Себе предшествовать я смог

Алим взял листы, положил на стол. Мила взяла стул и присела рядом. Она старалась не мешать Алиму читать, и в то же время ей было очень любопытно, и она читала из-за его плеча:

Двуликий, противоречивый явился мир небытия. И в той двуликости игривой сумел себя увидеть я.

Себе предшествуя твореньем, я сам в себя перетекал. Я был вопросом и решеньем, себя в себе я создавал.

И, вывернувшись наизнанку, предстал я внешнею средой, своей природой, пышной, яркой, реальной жизнью, жизнью той, в которой следствия-причины плывут во времени чредой.

Предзная будущность событий в том сне, в который перетек, я делал все, чтобы оставить себе какой–нибудь намек, оставить знак, оставить символ такой, чтобы меня привлек.

Намек же тот, не замечая, – внутри себя негодовал, и видел: срок, который вечность, для сна того безмерно мал. Но почему – того не ведал, и снова все туман скрывал.

В тумане том, как снег, я таял, теряя признак бытия, но вновь втекал в тот сон, алкая и утверждая: вот он я, свою телесность обретая, сгущаясь из небытия.

Я видел, как на зов мой тихий, себя назвав моей игрой, со мной шутил тот мир двуликий. Ну, где же я? В тебе? С тобой? А, может, из тебя? Тобою? А, может, пренебрег ты мною?

Я вспомнил, что пленен игрою, как будто пройденное мною, то ли не знал, то ли забыл, и враз, отчаявшись судьбою, игре я выкуп предложил.

И выкупом тем было время. Купив свободу для себя, я знал: она другого рода, она, как будто бы, природа, непонятая, но моя, и мною сброшенное бремя. И я сказал: ну, вот он я.

И я сказал: родится Мастер, и я смогу продолжить ним. Игра поправила: он вечен. Запомни имя: Милалим.

Но нужно было нить оставить, чтобы распутать весь клубок, – послание во многих лицах: тут ошибиться я не мог. Его итог перед тобою, мои усилия не зря. Теперь же очередь твоя.

Я мог в ней все, но выбрал время, и я вложил его в листок, который ты теперь читаешь. Соединить разрыв я смог.

Алим и Мила смотрели на послание: всего два листочка. Это послание и рисунок, на котором был изображен мужчина. Лица его не было видно. Он лежал и на вытянутых вверх руках держал песочные часы. Верхняя чаша была наполнена.

– Если их совместить, то часы опять окажутся в шаре, – задумчиво произнесла Мила, – это значит, что мы опять должны быть вдвоем. Ведь я держу шар, – к концу этой фразы в ее голосе были игривые нотки, и ее взгляд проникал сквозь Алима, искрился и возбужденно сиял.

«Вот она, – подумал Алим, – очередная попытка игры. Каким образом она смогла Милу из противника сделать своим союзником?»

Чаши часов будто всколыхнули чаши его внутренних весов, перетягивая на свою сторону.

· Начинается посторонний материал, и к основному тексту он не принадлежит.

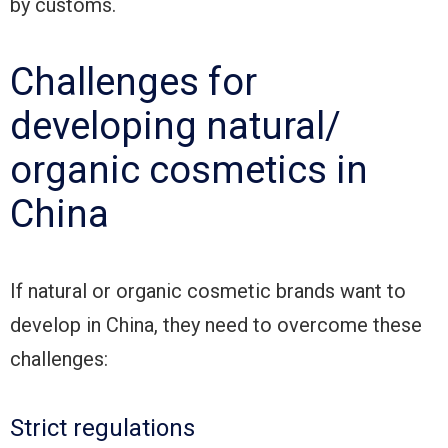
by customs.
Challenges for
developing natural/
organic cosmetics in
China
If natural or organic cosmetic brands want to
develop in China, they need to overcome these
challenges:
Strict regulations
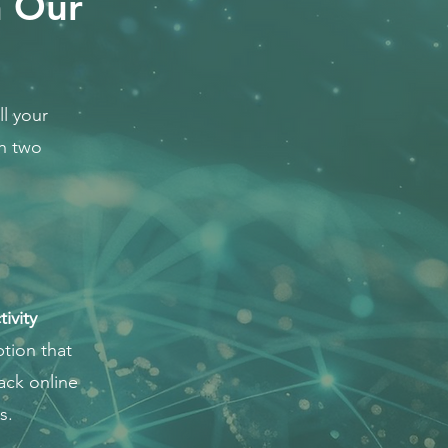
h Our
l your
th two
ivity
tion that
ack online
s.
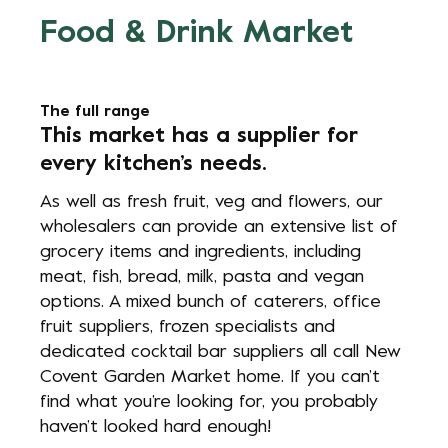
Food & Drink Market
The full range
This market has a supplier for
every kitchen’s needs.
As well as fresh fruit, veg and flowers, our
wholesalers can provide an extensive list of
grocery items and ingredients, including
meat, fish, bread, milk, pasta and vegan
options. A mixed bunch of caterers, office
fruit suppliers, frozen specialists and
dedicated cocktail bar suppliers all call New
Covent Garden Market home. If you can’t
find what you’re looking for, you probably
haven’t looked hard enough!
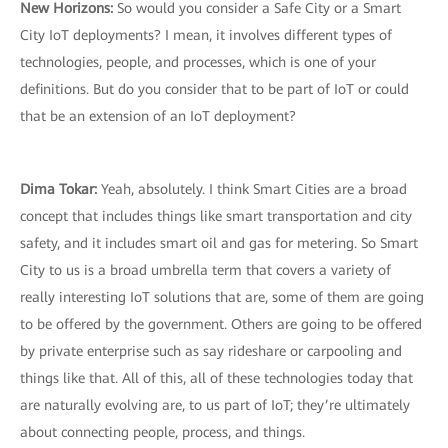
New Horizons:
So would you consider a Safe City or a Smart
City IoT deployments? I mean, it involves different types of
technologies, people, and processes, which is one of your
definitions. But do you consider that to be part of IoT or could
that be an extension of an IoT deployment?
Dima Tokar:
Yeah, absolutely. I think Smart Cities are a broad
concept that includes things like smart transportation and city
safety, and it includes smart oil and gas for metering. So Smart
City to us is a broad umbrella term that covers a variety of
really interesting IoT solutions that are, some of them are going
to be offered by the government. Others are going to be offered
by private enterprise such as say rideshare or carpooling and
things like that. All of this, all of these technologies today that
are naturally evolving are, to us part of IoT; they’re ultimately
about connecting people, process, and things.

– Вот ведь наваждение, – сказал он вслух, – игра повременила, как ты и просила. Теперь же она вежливо приглашает. Если отказаться – в следующий раз может устроить засаду: нагрянуть неожиданно. Пожалуй, пришло время согласиться. Придется сходить за бездыханной игрой, – согласился он с Милой, с удивлением обнаружив игривость и в своей речи. – Давай перенесем ее сюда.

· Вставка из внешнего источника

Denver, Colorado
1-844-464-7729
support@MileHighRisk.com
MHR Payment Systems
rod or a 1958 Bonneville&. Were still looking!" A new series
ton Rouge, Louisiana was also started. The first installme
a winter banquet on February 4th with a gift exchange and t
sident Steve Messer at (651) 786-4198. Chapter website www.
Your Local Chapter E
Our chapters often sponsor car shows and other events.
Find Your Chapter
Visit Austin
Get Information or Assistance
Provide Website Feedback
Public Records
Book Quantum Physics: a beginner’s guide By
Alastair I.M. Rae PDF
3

Они не пошли через парк, а вышли на тихую улицу.

– Алим, ты уже знаешь, что представляет собой второй виток игры?

– Пока только догадываюсь. Интересно, что послание адресовано Мастеру. Выходит, мы и не могли раньше его получить. Вот тебе и телефон в подарок.

– А я почему-то спокойна, – улыбалась Мила.

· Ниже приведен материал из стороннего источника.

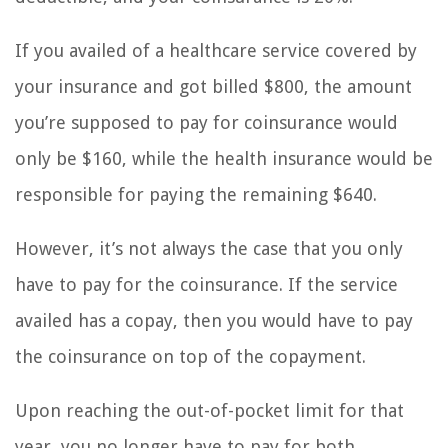
If you availed of a healthcare service covered by
your insurance and got billed $800, the amount
you’re supposed to pay for coinsurance would
only be $160, while the health insurance would be
responsible for paying the remaining $640.
However, it’s not always the case that you only
have to pay for the coinsurance. If the service
availed has a copay, then you would have to pay
the coinsurance on top of the copayment.
Upon reaching the out-of-pocket limit for that
year, you no longer have to pay for both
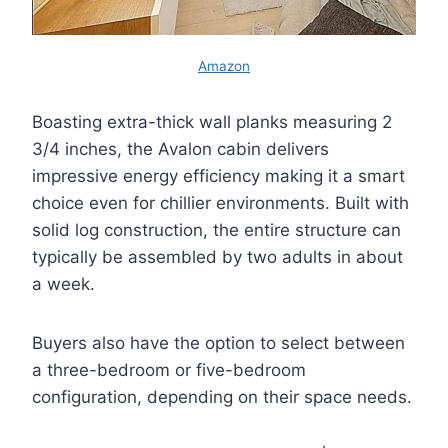
Amazon
Boasting extra-thick wall planks measuring 2
3/4 inches, the Avalon cabin delivers
impressive energy efficiency making it a smart
choice even for chillier environments. Built with
solid log construction, the entire structure can
typically be assembled by two adults in about
a week.
Buyers also have the option to select between
a three-bedroom or five-bedroom
configuration, depending on their space needs.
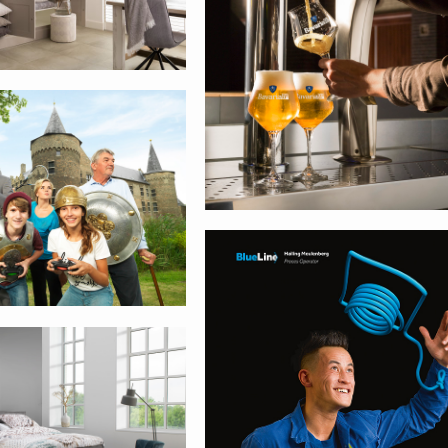
bank
Smurfit Kappa
sse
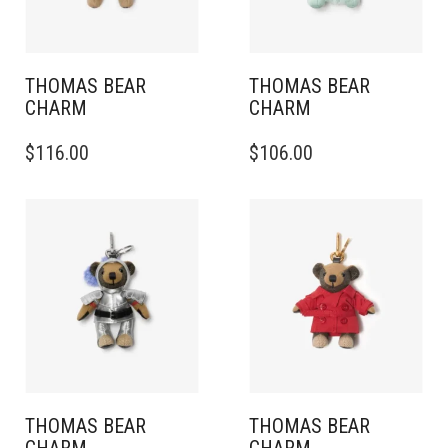
THOMAS BEAR
THOMAS BEAR
CHARM
CHARM
$
116.00
$
106.00
THOMAS BEAR
THOMAS BEAR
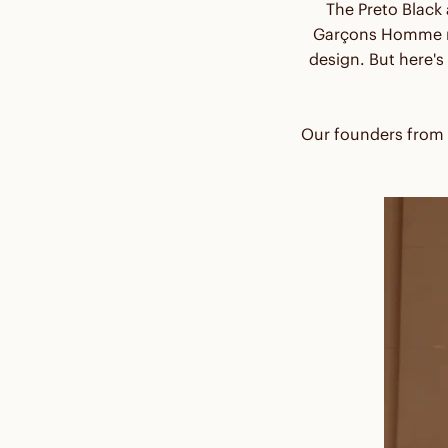
The Preto Black
Garçons Homme na
design. But here's
Our founders from H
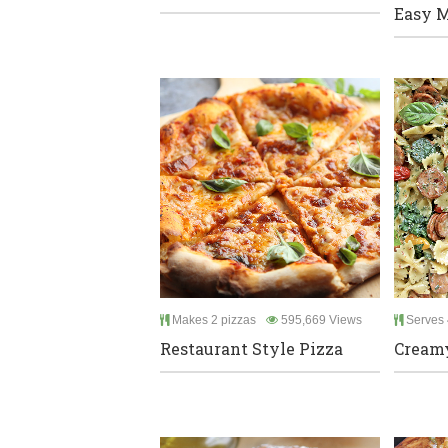
Easy M
Makes 2 pizzas
595,669 Views
Serves 
Restaurant Style Pizza
Creamy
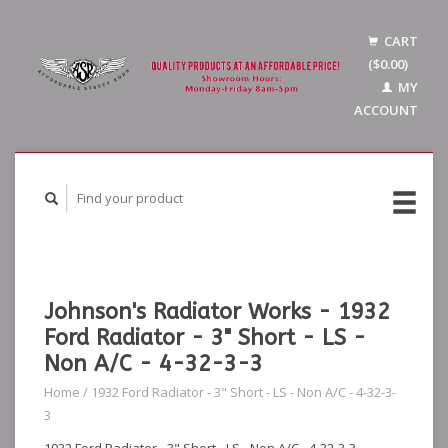
CART
($0.00)
MY
ACCOUNT
Johnson's Radiator Works - 1932
Ford Radiator - 3" Short - LS -
Non A/C - 4-32-3-3
Home
/
1932 Ford Radiator - 3" Short - LS - Non A/C - 4-32-3-
3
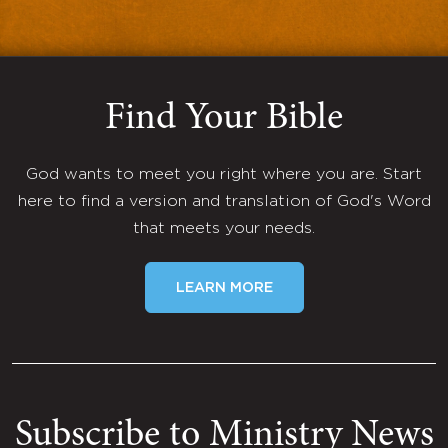
Find Your Bible
God wants to meet you right where you are. Start
here to find a version and translation of God's Word
that meets your needs.
LEARN MORE
Subscribe to Ministry News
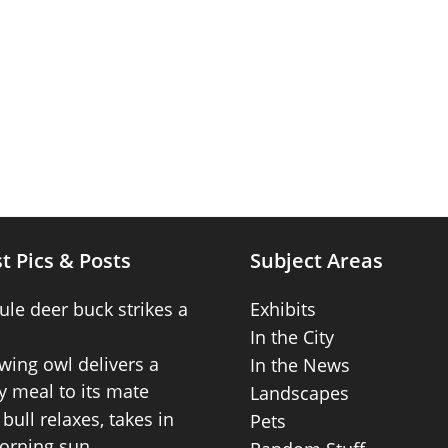
t Pics & Posts
Subject Areas
ule deer buck strikes a
Exhibits
In the City
wing owl delivers a
In the News
 meal to its mate
Landscapes
bull relaxes, takes in
Pets
orning sun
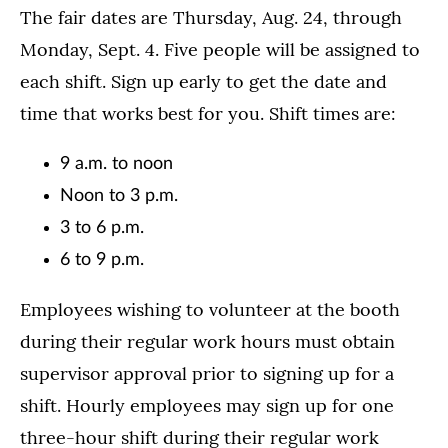
The fair dates are Thursday, Aug. 24, through
Monday, Sept. 4. Five people will be assigned to
each shift. Sign up early to get the date and
time that works best for you. Shift times are:
9 a.m. to noon
Noon to 3 p.m.
3 to 6 p.m.
6 to 9 p.m.
Employees wishing to volunteer at the booth
during their regular work hours must obtain
supervisor approval prior to signing up for a
shift. Hourly employees may sign up for one
three-hour shift during their regular work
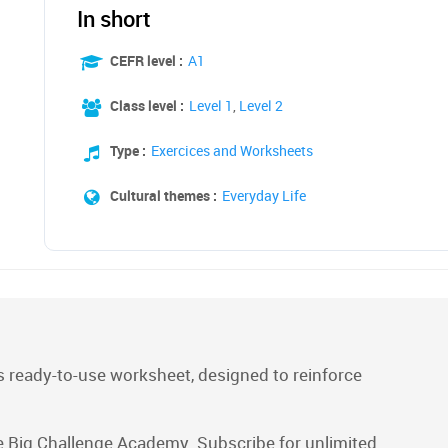
In short
CEFR level :
A1
Class level :
Level 1
,
Level 2
Type :
Exercices and Worksheets
Cultural themes :
Everyday Life
 ready-to-use worksheet, designed to reinforce
e Big Challenge Academy. Subscribe for unlimited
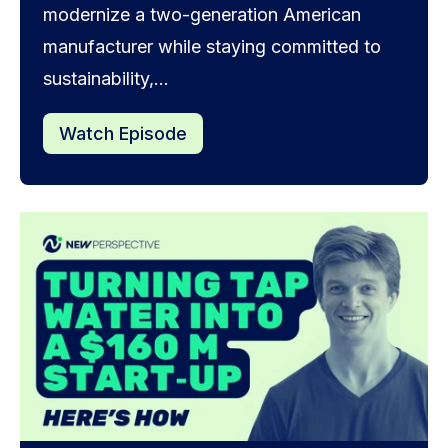
modernize a two-generation American
manufacturer while staying committed to
sustainability,...
Watch Episode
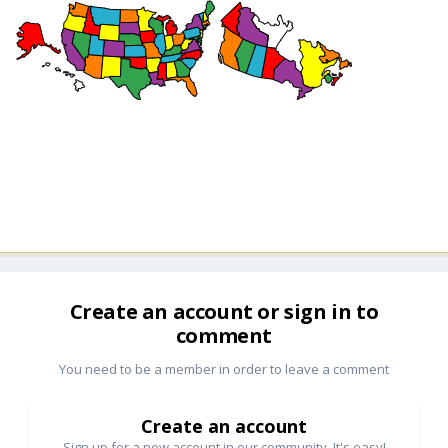
Create an account or sign in to
comment
You need to be a member in order to leave a comment
Create an account
Sign up for a new account in our community. It's easy!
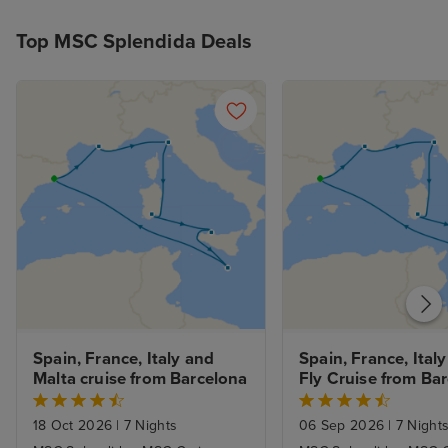
Top MSC Splendida Deals
Spain, France, Italy and 
Spain, France, Italy
Malta cruise from Barcelona
Fly Cruise from Ba
18 Oct 2026
|
7 Nights
06 Sep 2026
|
7 Night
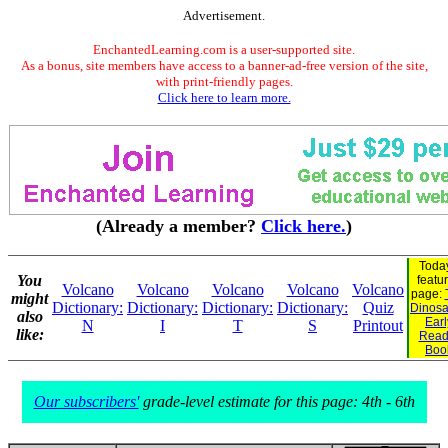
Advertisement.
EnchantedLearning.com is a user-supported site.
As a bonus, site members have access to a banner-ad-free version of the site,
with print-friendly pages.
Click here to learn more.
(Already a member?
Click here.
)
Today
You
featu
Volcano
Volcano
Volcano
Volcano
Volcano
page:
might
Dictionary:
Dictionary:
Dictionary:
Dictionary:
Quiz
Dinosau
also
Earl
N
I
T
S
Printout
like:
Read
Boo
Our subscribers'
grade-level estimate for this page: 4th - 6th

– Я тоже, – решил утвердить Алим и успокоился.

Остальную часть пути они прошли молча.

Потускневшие не то от времени, не то от бессилия листы так и лежали на столе. Алим положил их в папку. Ощущения, которые он испытал при этом, выплеснулись наружу, как будто их инородность была несовместима с его внутренней сутью.

– Что, почуяла приближение охоты? – обратился он к игре.

Потом, оглянув комнату и почувствовав ее радость по поводу избавления от непрошеной гостьи, добавил осуждающе уже ей:

– И ты туда же!

Мила понимающе посмотрела на него и улыбнулась:

– А говорил, что успокоился.

– Никак не могу привыкнуть к новым ощущениям.

– Пойдем уже быстрее, – как бы подводя итог размышлениям, произнесла Мила.